### Short exercise
Update the data below by replacing every instance of "common name" with "vernacular name", leaving all other text unchanged.
* begin *
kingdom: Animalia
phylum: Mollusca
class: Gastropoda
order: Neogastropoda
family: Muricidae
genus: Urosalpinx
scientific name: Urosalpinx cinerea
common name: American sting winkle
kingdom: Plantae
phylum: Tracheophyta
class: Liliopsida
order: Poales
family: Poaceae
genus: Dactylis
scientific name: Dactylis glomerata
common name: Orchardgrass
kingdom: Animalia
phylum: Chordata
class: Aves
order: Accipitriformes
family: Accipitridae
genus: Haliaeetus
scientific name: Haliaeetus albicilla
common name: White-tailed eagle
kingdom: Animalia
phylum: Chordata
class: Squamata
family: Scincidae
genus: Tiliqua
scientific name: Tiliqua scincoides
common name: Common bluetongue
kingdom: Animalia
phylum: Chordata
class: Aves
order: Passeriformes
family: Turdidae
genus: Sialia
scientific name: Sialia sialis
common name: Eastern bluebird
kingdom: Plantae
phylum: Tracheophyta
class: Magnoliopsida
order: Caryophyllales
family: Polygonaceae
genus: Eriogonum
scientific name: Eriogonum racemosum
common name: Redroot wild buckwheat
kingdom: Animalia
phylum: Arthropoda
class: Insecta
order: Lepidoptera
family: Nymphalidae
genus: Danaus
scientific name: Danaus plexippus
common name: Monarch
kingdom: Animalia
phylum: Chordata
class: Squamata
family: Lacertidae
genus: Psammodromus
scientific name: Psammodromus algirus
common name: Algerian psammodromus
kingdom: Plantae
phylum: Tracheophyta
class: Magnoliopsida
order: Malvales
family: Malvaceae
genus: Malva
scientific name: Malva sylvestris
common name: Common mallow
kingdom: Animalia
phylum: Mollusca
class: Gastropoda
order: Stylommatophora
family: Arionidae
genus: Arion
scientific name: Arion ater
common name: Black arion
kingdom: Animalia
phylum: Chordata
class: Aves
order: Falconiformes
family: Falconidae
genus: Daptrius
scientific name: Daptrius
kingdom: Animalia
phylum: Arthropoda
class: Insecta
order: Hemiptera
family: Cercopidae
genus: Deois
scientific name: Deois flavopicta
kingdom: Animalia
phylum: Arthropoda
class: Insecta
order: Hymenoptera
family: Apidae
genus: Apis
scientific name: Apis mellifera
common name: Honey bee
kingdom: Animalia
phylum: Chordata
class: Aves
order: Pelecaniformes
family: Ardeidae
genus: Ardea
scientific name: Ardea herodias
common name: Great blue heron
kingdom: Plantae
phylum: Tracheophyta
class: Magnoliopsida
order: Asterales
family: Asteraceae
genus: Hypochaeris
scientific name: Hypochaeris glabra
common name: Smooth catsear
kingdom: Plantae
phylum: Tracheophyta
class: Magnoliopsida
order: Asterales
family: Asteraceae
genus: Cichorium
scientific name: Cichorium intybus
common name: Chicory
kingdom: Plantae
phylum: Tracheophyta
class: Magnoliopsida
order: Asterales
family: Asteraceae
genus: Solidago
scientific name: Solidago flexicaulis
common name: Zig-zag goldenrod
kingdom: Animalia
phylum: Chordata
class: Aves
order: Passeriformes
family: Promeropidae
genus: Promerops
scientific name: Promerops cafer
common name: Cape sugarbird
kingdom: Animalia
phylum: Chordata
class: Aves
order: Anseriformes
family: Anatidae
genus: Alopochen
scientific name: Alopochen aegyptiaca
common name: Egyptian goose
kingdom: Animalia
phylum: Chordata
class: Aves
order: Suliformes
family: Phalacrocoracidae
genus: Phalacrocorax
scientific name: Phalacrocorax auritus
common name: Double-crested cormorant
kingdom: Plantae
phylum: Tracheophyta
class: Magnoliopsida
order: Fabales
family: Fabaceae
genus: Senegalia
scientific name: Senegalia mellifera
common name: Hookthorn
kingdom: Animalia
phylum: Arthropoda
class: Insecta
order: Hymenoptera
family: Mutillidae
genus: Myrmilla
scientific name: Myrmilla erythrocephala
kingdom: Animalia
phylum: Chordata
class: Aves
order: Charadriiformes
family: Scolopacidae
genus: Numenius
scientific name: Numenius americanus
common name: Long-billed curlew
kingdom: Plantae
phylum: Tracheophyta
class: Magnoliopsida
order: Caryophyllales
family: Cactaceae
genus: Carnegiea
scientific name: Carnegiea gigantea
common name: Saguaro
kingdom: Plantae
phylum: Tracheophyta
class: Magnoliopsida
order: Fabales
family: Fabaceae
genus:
* end *
### Exercise response
kingdom: Animalia
phylum: Mollusca
class: Gastropoda
order: Neogastropoda
family: Muricidae
genus: Urosalpinx
scientific name: Urosalpinx cinerea
vernacular name: American sting winkle
kingdom: Plantae
phylum: Tracheophyta
class: Liliopsida
order: Poales
family: Poaceae
genus: Dactylis
scientific name: Dactylis glomerata
vernacular name: Orchardgrass
kingdom: Animalia
phylum: Chordata
class: Aves
order: Accipitriformes
family: Accipitridae
genus: Haliaeetus
scientific name: Haliaeetus albicilla
vernacular name: White-tailed eagle
kingdom: Animalia
phylum: Chordata
class: Squamata
family: Scincidae
genus: Tiliqua
scientific name: Tiliqua scincoides
vernacular name: Common bluetongue
kingdom: Animalia
phylum: Chordata
class: Aves
order: Passeriformes
family: Turdidae
genus: Sialia
scientific name: Sialia sialis
vernacular name: Eastern bluebird
kingdom: Plantae
phylum: Tracheophyta
class: Magnoliopsida
order: Caryophyllales
family: Polygonaceae
genus: Eriogonum
scientific name: Eriogonum racemosum
vernacular name: Redroot wild buckwheat
kingdom: Animalia
phylum: Arthropoda
class: Insecta
order: Lepidoptera
family: Nymphalidae
genus: Danaus
scientific name: Danaus plexippus
vernacular name: Monarch
kingdom: Animalia
phylum: Chordata
class: Squamata
family: Lacertidae
genus: Psammodromus
scientific name: Psammodromus algirus
vernacular name: Algerian psammodromus
kingdom: Plantae
phylum: Tracheophyta
class: Magnoliopsida
order: Malvales
family: Malvaceae
genus: Malva
scientific name: Malva sylvestris
vernacular name: Common mallow
kingdom: Animalia
phylum: Mollusca
class: Gastropoda
order: Stylommatophora
family: Arionidae
genus: Arion
scientific name: Arion ater
vernacular name: Black arion
kingdom: Animalia
phylum: Chordata
class: Aves
order: Falconiformes
family: Falconidae
genus: Daptrius
scientific name: Daptrius
kingdom: Animalia
phylum: Arthropoda
class: Insecta
order: Hemiptera
family: Cercopidae
genus: Deois
scientific name: Deois flavopicta
kingdom: Animalia
phylum: Arthropoda
class: Insecta
order: Hymenoptera
family: Apidae
genus: Apis
scientific name: Apis mellifera
vernacular name: Honey bee
kingdom: Animalia
phylum: Chordata
class: Aves
order: Pelecaniformes
family: Ardeidae
genus: Ardea
scientific name: Ardea herodias
vernacular name: Great blue heron
kingdom: Plantae
phylum: Tracheophyta
class: Magnoliopsida
order: Asterales
family: Asteraceae
genus: Hypochaeris
scientific name: Hypochaeris glabra
vernacular name: Smooth catsear
kingdom: Plantae
phylum: Tracheophyta
class: Magnoliopsida
order: Asterales
family: Asteraceae
genus: Cichorium
scientific name: Cichorium intybus
vernacular name: Chicory
kingdom: Plantae
phylum: Tracheophyta
class: Magnoliopsida
order: Asterales
family: Asteraceae
genus: Solidago
scientific name: Solidago flexicaulis
vernacular name: Zig-zag goldenrod
kingdom: Animalia
phylum: Chordata
class: Aves
order: Passeriformes
family: Promeropidae
genus: Promerops
scientific name: Promerops cafer
vernacular name: Cape sugarbird
kingdom: Animalia
phylum: Chordata
class: Aves
order: Anseriformes
family: Anatidae
genus: Alopochen
scientific name: Alopochen aegyptiaca
vernacular name: Egyptian goose
kingdom: Animalia
phylum: Chordata
class: Aves
order: Suliformes
family: Phalacrocoracidae
genus: Phalacrocorax
scientific name: Phalacrocorax auritus
vernacular name: Double-crested cormorant
kingdom: Plantae
phylum: Tracheophyta
class: Magnoliopsida
order: Fabales
family: Fabaceae
genus: Senegalia
scientific name: Senegalia mellifera
vernacular name: Hookthorn
kingdom: Animalia
phylum: Arthropoda
class: Insecta
order: Hymenoptera
family: Mutillidae
genus: Myrmilla
scientific name: Myrmilla erythrocephala
kingdom: Animalia
phylum: Chordata
class: Aves
order: Charadriiformes
family: Scolopacidae
genus: Numenius
scientific name: Numenius americanus
vernacular name: Long-billed curlew
kingdom: Plantae
phylum: Tracheophyta
class: Magnoliopsida
order: Caryophyllales
family: Cactaceae
genus: Carnegiea
scientific name: Carnegiea gigantea
vernacular name: Saguaro
kingdom: Plantae
phylum: Tracheophyta
class: Magnoliopsida
order: Fabales
family: Fabaceae
genus:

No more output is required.